Though rooted in progressive evangelicalism, BFJN’s offerings appeal across the Christian spectrum, because they build on a shared conviction about abundance and gratitude. God’s blessings have been abundant, BFJN teaches, and ought to be leveraged in a spirit of generous gratefulness to benefit neighbors who are also children of God.
“The driving force behind the study of economics is scarcity,” said Christa Lee-Chuvala, an assistant professor of social sector leadership at Eastern University and former co-director of BFJN. “BFJN’s mentality, and the mentality going into Lazarus and Micah, is abundance. And that’s actually the mentality of Christianity, this promise of abundance. … God is calling us to be abundance for other people.”
Reimagining the work
BFJN was born in Boston after a nationwide call for action in 2006 by Sojourners/Call to Renewal, a progressive evangelical organization based in Washington, D.C. The Lazarus program’s push for economic discipleship needed a local container to build momentum, and BFJN evolved to provide that role.
To maximize the program’s impact, BFJN has relied on a donor-based model, appealing to grant makers with a heart for social justice to help disseminate the Lazarus curriculum widely and facilitate access to public education events. Yet even with a one-person staff and a lean $60,000 annual budget, BFJN is aware that it can’t survive indefinitely on donations alone. Revenue from the new Micah Six:Eight program is beginning to help defray the organization’s overhead expenses.
How can you imagine new streams of revenue for your organization?
With the model becoming more sustainable, BFJN is positioning itself for longevity as a partner to faith groups in the region and beyond. A peek inside its primary programs shows how they’re nudging participants beyond comfort zones in ways that congregational leaders might find difficult to pull off. In intensive settings coordinated by BFJN, people of faith are making mental connections that have immediate pragmatic implications for their wallets and calendars.
Kathy Laflash of suburban Hopkinton, Massachusetts, grew up Roman Catholic and now attends a nondenominational evangelical church. Her personal convictions are woven into her professional life as a public utility clerical worker and a labor movement leader. The 300 Eversource Energy employees who belong to the United Steelworkers Local Union 12004 look to her -- as their president -- to provide direction and advocacy on their behalf.
But it wasn’t until Laflash engaged in BFJN programming that she started to connect the dots between faith and work. Taking part in a Lazarus program with her husband, she said, led the couple to talk as they never had before about where their money goes and what types of enterprises it supports. As her eyes were opened to modern-day slavery, human trafficking and other exploitative situations around the world, Laflash came to see her labor movement work as part of something bigger than union brotherhood.
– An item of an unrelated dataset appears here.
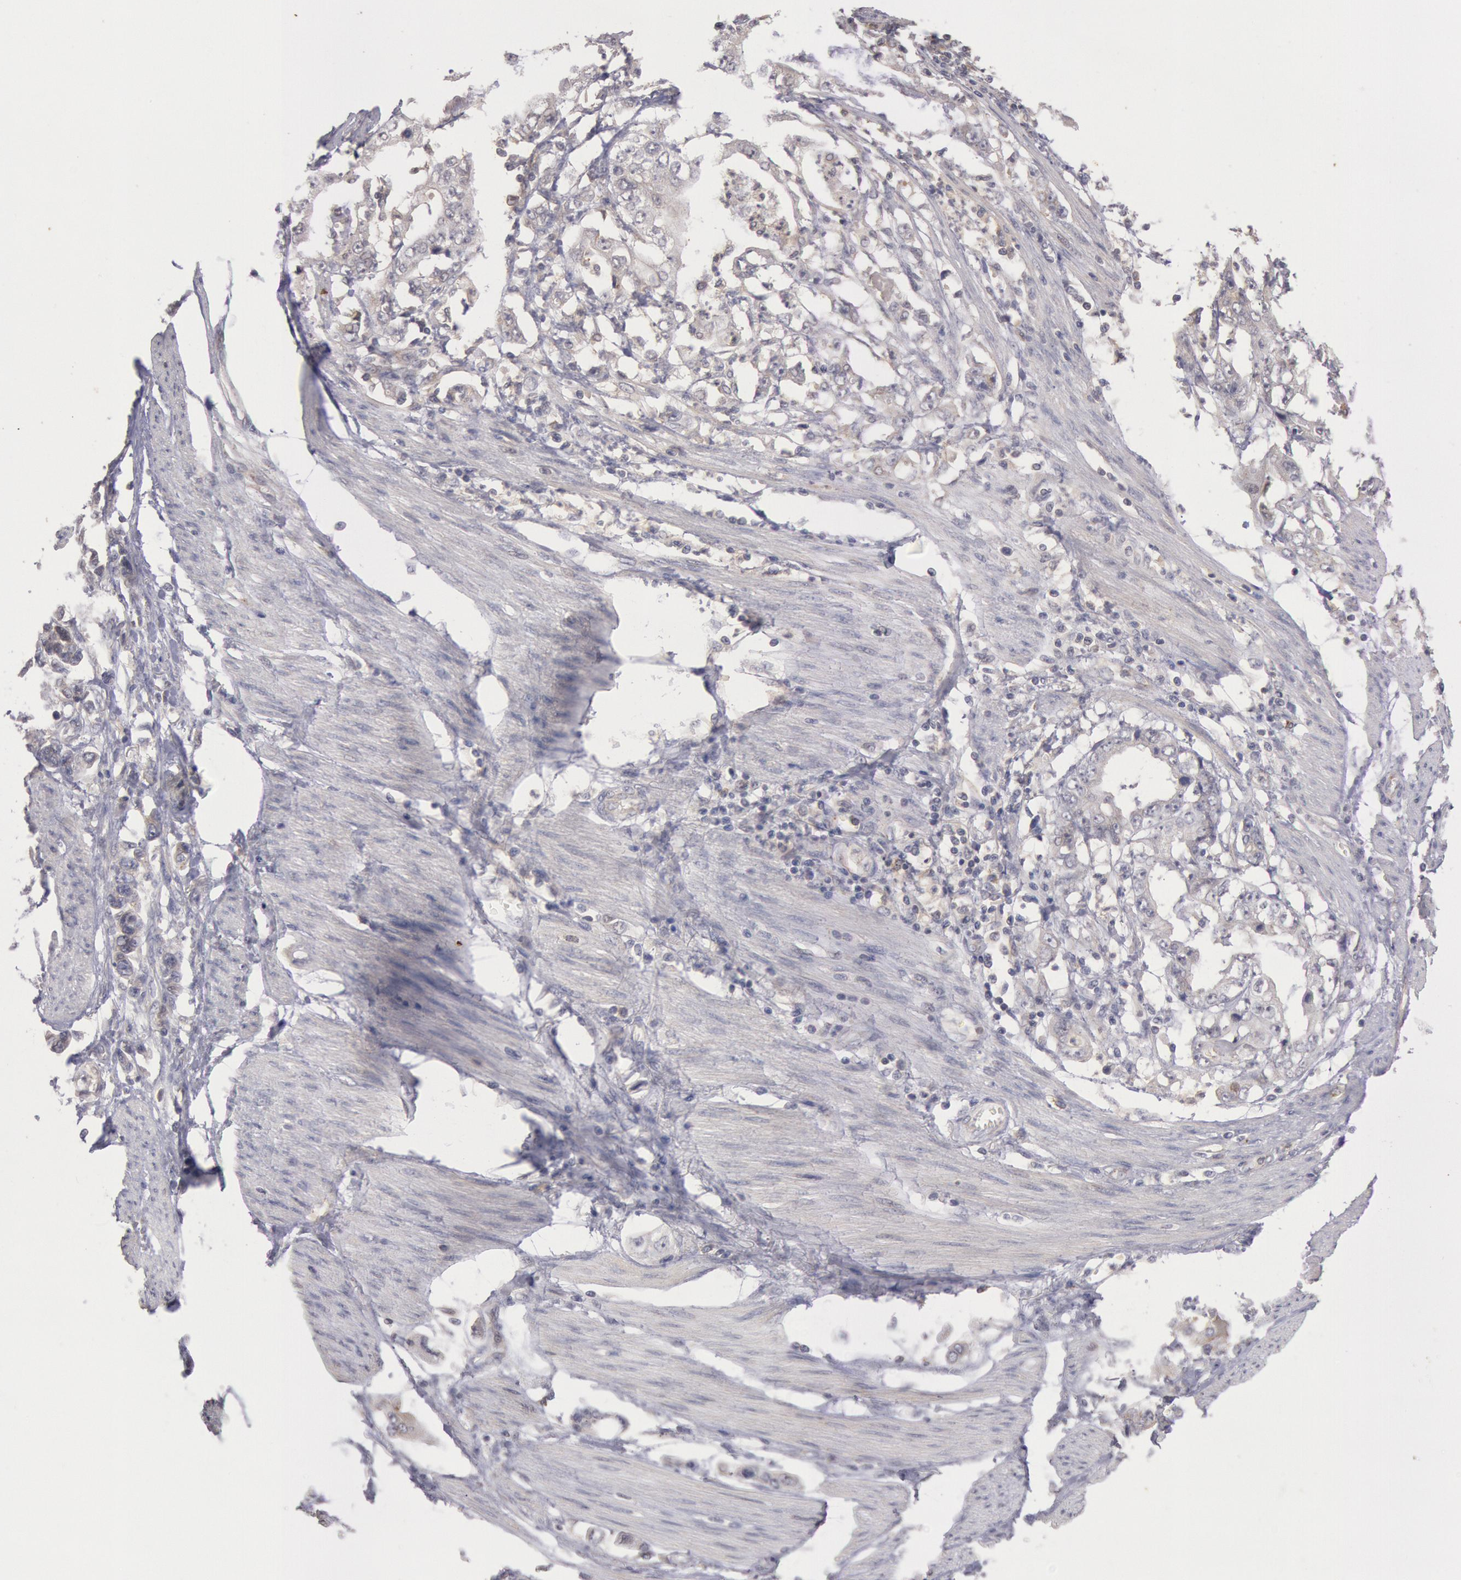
{"staining": {"intensity": "negative", "quantity": "none", "location": "none"}, "tissue": "stomach cancer", "cell_type": "Tumor cells", "image_type": "cancer", "snomed": [{"axis": "morphology", "description": "Adenocarcinoma, NOS"}, {"axis": "topography", "description": "Pancreas"}, {"axis": "topography", "description": "Stomach, upper"}], "caption": "Micrograph shows no protein positivity in tumor cells of adenocarcinoma (stomach) tissue.", "gene": "PLA2G6", "patient": {"sex": "male", "age": 77}}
“Something we do every day -- buying chocolate, buying coffee -- affects people on the other side of the world because of labor, exploitation, and just really bad circumstances that a lot of people are in,” she said. “That understanding was just a huge eye-opener into who I am in the labor movement. … To see it in a scriptural way kind of tied a lot of pieces together into who I am in my paying job and who the Lord has given me a heart to be.”
Lazarus groups seem to be most popular with young adults, Grady-Harper said. Millennials tend to welcome opportunities to learn which industries and companies are pursuing fair policies and practices and then examine how their own spending habits could be more intentional and less wasteful, at least in certain areas.
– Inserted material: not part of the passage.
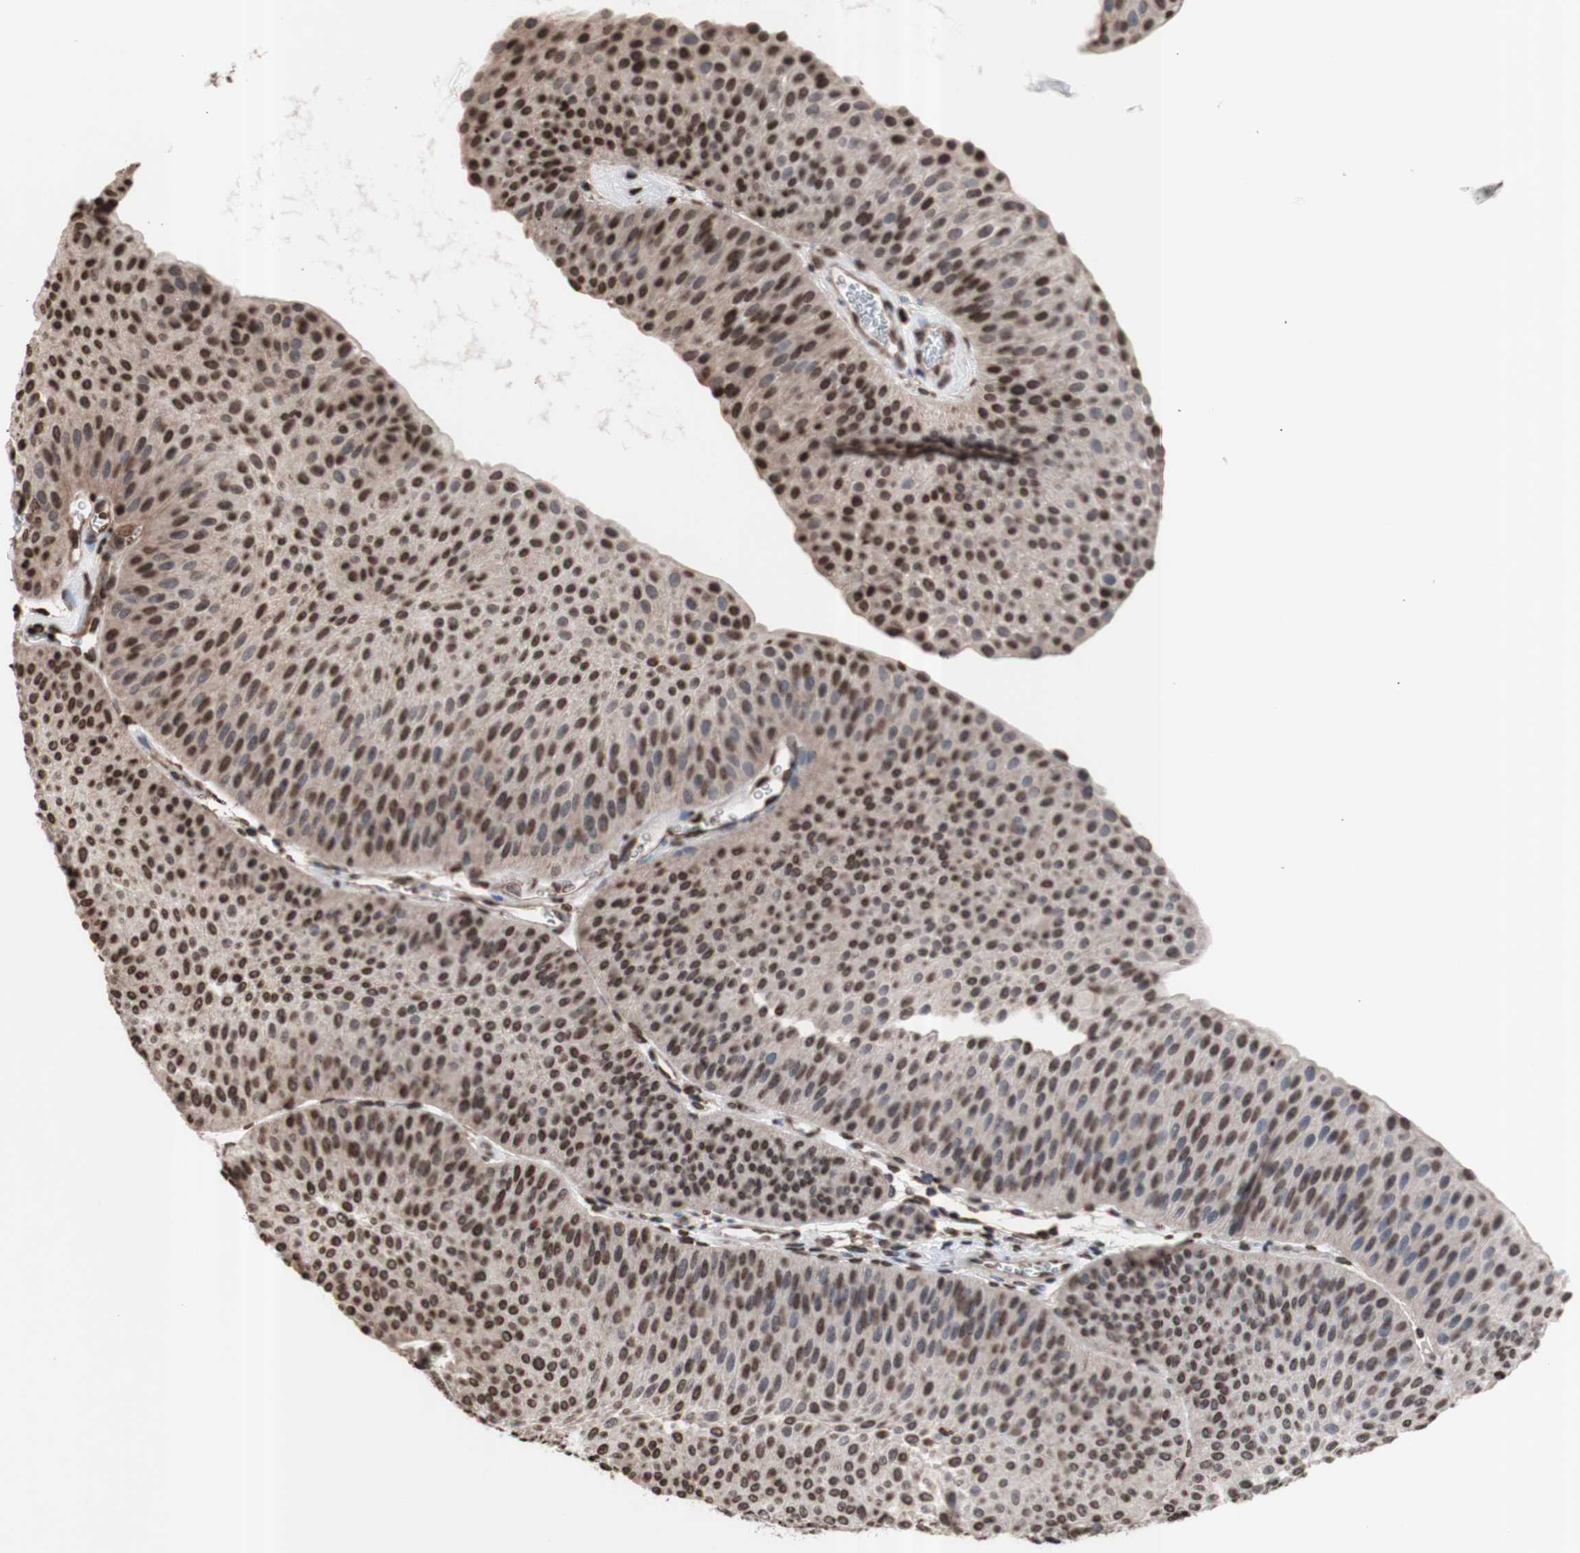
{"staining": {"intensity": "moderate", "quantity": ">75%", "location": "cytoplasmic/membranous,nuclear"}, "tissue": "urothelial cancer", "cell_type": "Tumor cells", "image_type": "cancer", "snomed": [{"axis": "morphology", "description": "Urothelial carcinoma, Low grade"}, {"axis": "topography", "description": "Urinary bladder"}], "caption": "The histopathology image shows staining of low-grade urothelial carcinoma, revealing moderate cytoplasmic/membranous and nuclear protein expression (brown color) within tumor cells. The staining is performed using DAB brown chromogen to label protein expression. The nuclei are counter-stained blue using hematoxylin.", "gene": "SNAI2", "patient": {"sex": "female", "age": 60}}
As participants make lifestyle changes and pool savings for one or more charitable causes, they become excited to see the dollars accrue over the program’s eight weeks. One group raised about $40,000. Another raised $3,000, which was enough to pay a year’s salary for an outreach worker to victims of human trafficking in Thailand.
Giving away the money can be exhilarating, but getting to that point can be a bit nerve-wracking. Lee-Chuvala said her first Lazarus group agreed to be wholly transparent in budgeting, all sharing how much they earned and how much they spent in each category. That level of sharing is radically countercultural and even taboo in America, she noted, and people feel vulnerable in the process. But it can bring rewards.
How could you use “radically countercultural” measures to bring your organization together?
“It’s terrifying, but there is something really liberating about creating that space to be that vulnerable,” she said. “It points to the need for community in discipleship and in spiritual discipline. … What you’re asked to do in Lazarus is to come back each week with a small change that you’ve made and how it’s gone. Everybody is on the same page.”
Confronting discomfort
The Micah Six:Eight program also pushes participants to go, physically and emotionally, to places where they aren’t at first comfortable.
Laflash recalled going to Boston’s common cathedral, an outreach project in which homeless individuals share their stories, worship outdoors and help volunteers distribute basic forms of assistance such as a hot breakfast and warm, dry clothing.
Uneasy at first, Laflash gradually got to know a few of the participants, including a man who was writing a book to draw attention to homeless conditions. Now, she said, she is no longer afraid to pass homeless people on the sidewalk.
“I used to walk by and just not want to make eye contact,” she said. “Now I look at them. I talk to them. I offer to pray for them. I’ll give them something. I don’t give them money, but I give them something tangible.”
How could you confront some of your own biases?
Host sites also notice how BFJN enhances volunteering. In Malden, Massachusetts, the Salvation Army Corps Community Center hasn’t always been able to find reliable volunteers who show respect for the church, according to Captain Debora Coolidge.
But volunteers were needed to clear an overgrown area so that kids could play there. One weekend last year, the Micah Six:Eight program sent a team of 30 to worship with the beneficiaries at the Salvation Army and then work alongside the congregants, including a 9-year-old girl named Ryleigh who wanted to help create the play space.
What Coolidge noticed was how volunteers didn’t just do the work and scatter. They circled up afterward to debrief in a way she’d not seen other volunteer groups do.
“I’d never seen a group come out [to our site] and be trained,” Coolidge said. “They broke that verse [Micah 6:8] down: ‘What does mercy mean? What does justice mean? What does humility mean? And how did you show these things in what you provided today?’ You could see lightbulbs go on in their heads as they talked about it.”
BFJN is continuing to evolve. Micah Six:Eight, for instance, was piloted last year as a weeklong endeavor, but that proved to be too much time. Just a weekend gives participants a chance to experience a different pace while remaining connected to their home territories and weaving outreach into their usual routines. Such experiences, organizers hope, can lead to new ways of experiencing and reflecting Christ in everyday life.
“We’re meant to do this as a lifestyle; we’re not meant to do this as a one-time thing,” Grady-Harper said. “And you do it according to your own makeup and your own passions. That’s the vision.”
Questions to consider
Questions to consider:
- BFJN adopted the Lazarus at the Gate curriculum to help parishioners develop economic discipleship. How could your congregation address “taboo” topics like finances?
- Do you help your constituents understand the issues facing your context, or do you focus on providing service opportunities? How might doing both have a greater impact on systemic challenges?
- BFJN realized they couldn’t sustain their programs on donations alone, so they created Micah Six:Eight, which provides additional revenue as well as new programming. How can you imagine new streams of revenue for your organization?
- To promote community, participants in Lee-Chuvala’s first Lazarus group shared their personal budget information, including how much they earned. How could you use “radically countercultural” measures to bring your organization together?
- Laflash acknowledged that she had been uneasy around homeless people until she got to know them. How could you confront some of your own biases?